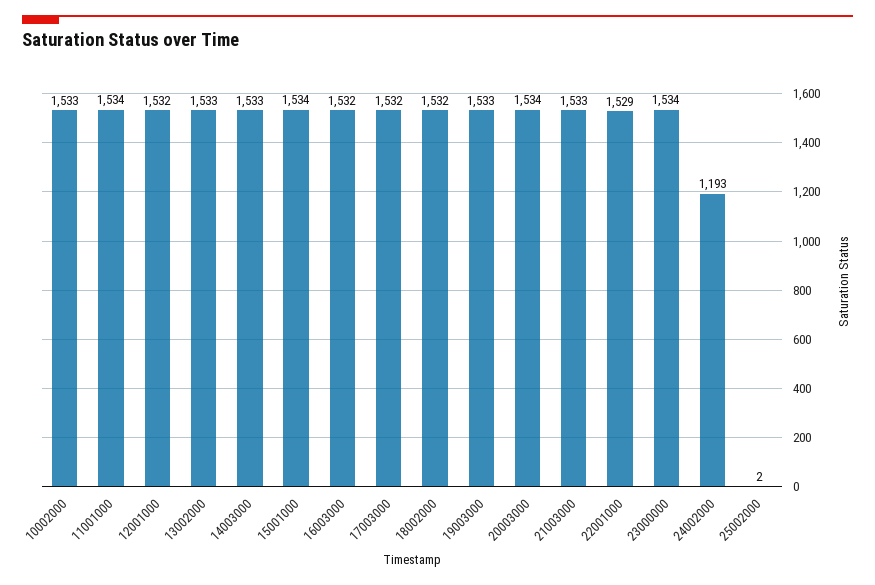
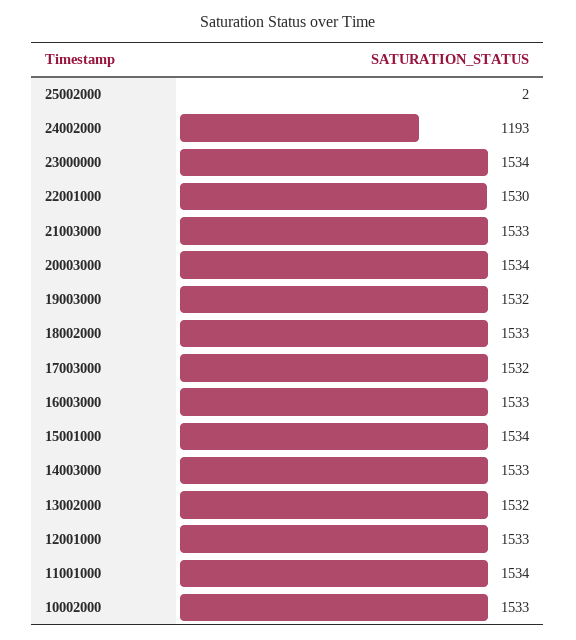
12001000: 1532 -> 1533
13002000: 1533 -> 1532
16003000: 1532 -> 1533
18002000: 1532 -> 1533
19003000: 1533 -> 1532
22001000: 1529 -> 1530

_____

> **YOUR OBJECTIVE**:
An exact printout of the listing is needed, minus any pictures it contains.

> **ANSWER SPACE**:
12001000: 1532 -> 1533
13002000: 1533 -> 1532
16003000: 1532 -> 1533
18002000: 1532 -> 1533
19003000: 1533 -> 1532
22001000: 1529 -> 1530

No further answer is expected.